У меня было много страхов. Большинство из них связаны в той или иной степени именно с Кристианом. Страх остаться одной. Страх быть брошенной им. Страх влюбиться в него.
— Ни чего, — в итоге тихо ответила я.
Мне не хотелось, чтобы он знал о моих глупых страхах.
— А я боюсь, — произнёс парень, снова поворачиваясь ко мне. — Только не знаю чего. Этот страх раздражает, делает меня слабее.
— Расскажи что-нибудь, — попросила я. — Раз уж, у нас вечер откровений.
— Что рассказать?
— Например, откуда у тебя столько шрамов? В каких перестрелках заработал их.
Глаза Кристиана вновь сверкнули. Он вздохнул, переводя взгляд к потолку.
— Большинство шрамов никак не связаны с моей работой, — ответил брюнет.

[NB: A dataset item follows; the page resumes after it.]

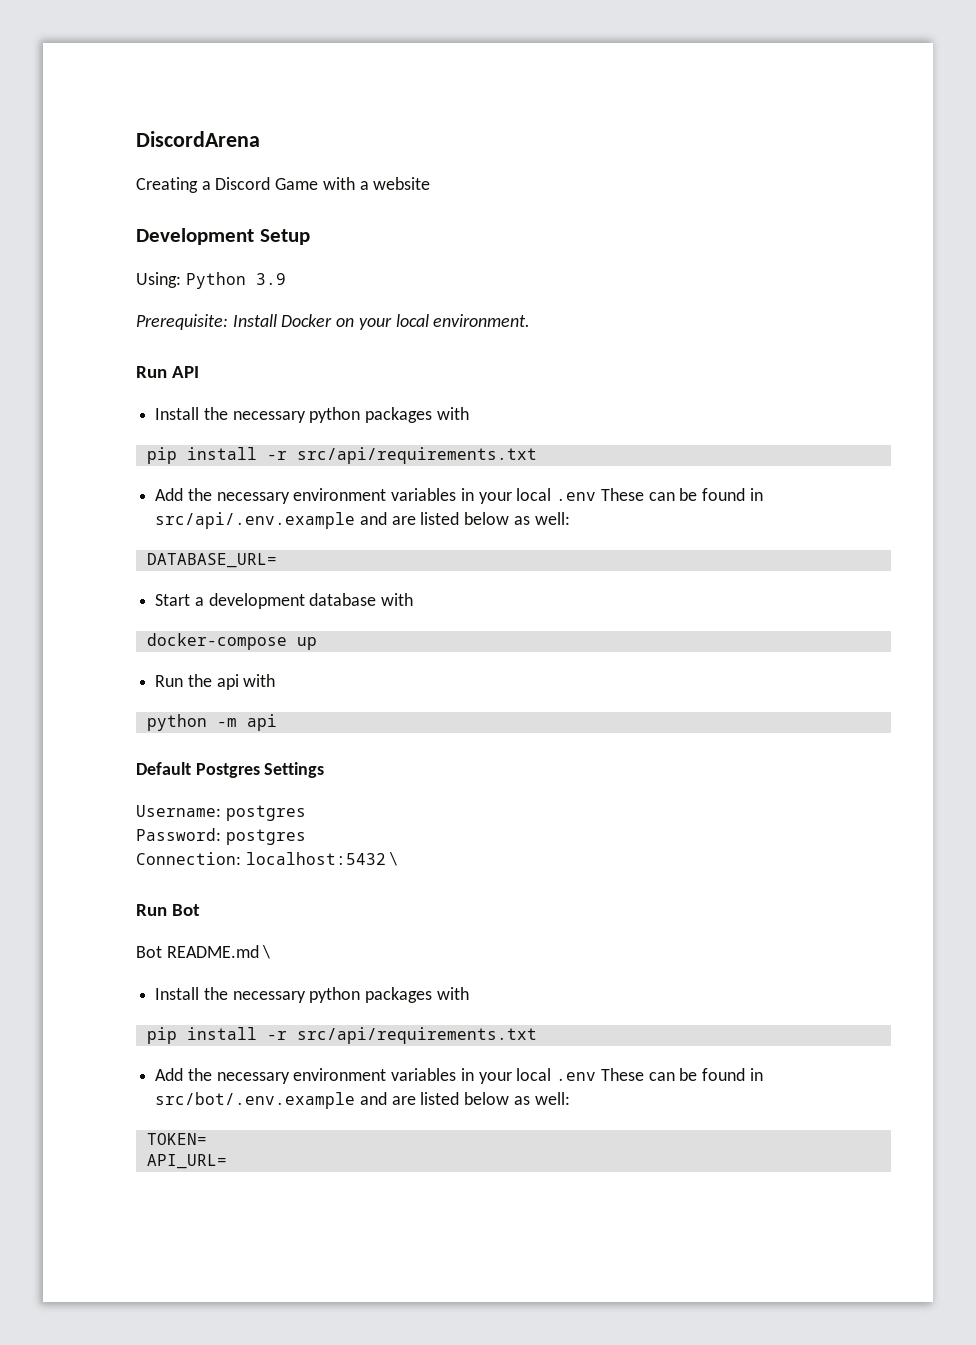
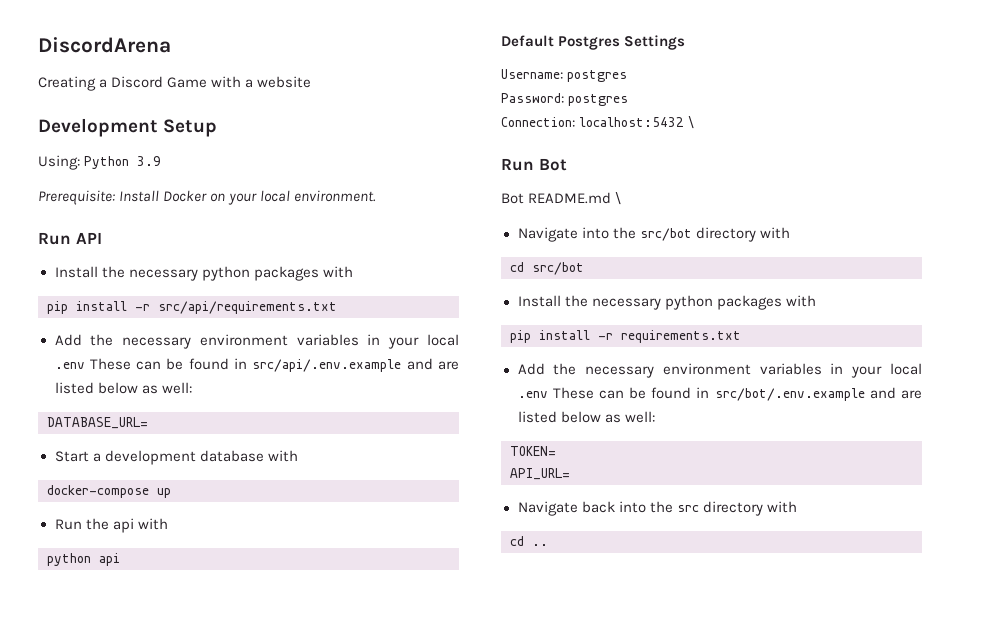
[216,718,237,727] -m -> (91, 559) none
[155,987,469,1003] [146,1027,537,1044] // Install the necessary python packages with // pip install -r src/api/requirements.txt -> [517,227,790,242] [510,262,584,275] [517,295,816,310] [510,330,741,343] // Navigate into the src/bot directory with // cd src/bot // Install the necessary python packages with // pip install -r requirements.txt
(227, 1161) none -> [517,501,797,516] [510,536,548,546] // Navigate back into the src directory with // cd ..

— Тогда откуда они? — нахмурилась я.
— Отцу нравилось делать мне больно, — после недолгого молчания прошептал парень. — Я никогда не любил своих родителей, но всё равно не понимал, почему они так поступают со мной. Выходя на улицу, я видел других детей. Чистых, счастливых, под ручку с мамой. Мне не нравилось наблюдать за этим. Слишком больно для ребёнка. А приходя домой, снова лицезрел, как родители принимают очередную дозу. Как отец, заметив меня, хватал нож и гнался за мной. Не всегда удавалось убежать или спрятаться, как видишь. Потом, истекая кровью, со слезами на глазах, я плёлся к себе в комнату и ложился спать. Там, во сне, было хорошо. В меня никто не тыкал ножом, мне не приходилось постоянно убегать. Самой большой мечтой детства было — исчезнуть. Умереть, чтобы отныне не чувствовать всего этого дерьма. Мне было одиннадцать, когда я обнаружил своих родителей мёртвыми. И мне было плевать. Я просто начал продавать наркоту.
По щеке непроизвольно скатилась слеза. Я быстро смахнула её, отвернувшись. Почему так мало воздуха? Ничтожно мало. Кожа покрылась мурашками, когда по щекам продолжили литься слёзы.
Боже, почему меня не было рядом? Я бы прикрывала его собой, лишь бы этот ребёнок никогда не сломался. Как же больно! Словно все внутренние органы стянулись в тугой узел. Особенно болело сердце.
— Почему ты плачешь? — тихо спросил Кристиан, разворачивая моё тело к себе.
— Мне больно за тебя, — прохрипела я, начиная рыдать ещё сильнее. — Так не должно быть! Ты не заслужил такого отношения! Какого чёрта отец так поступал с тобой!?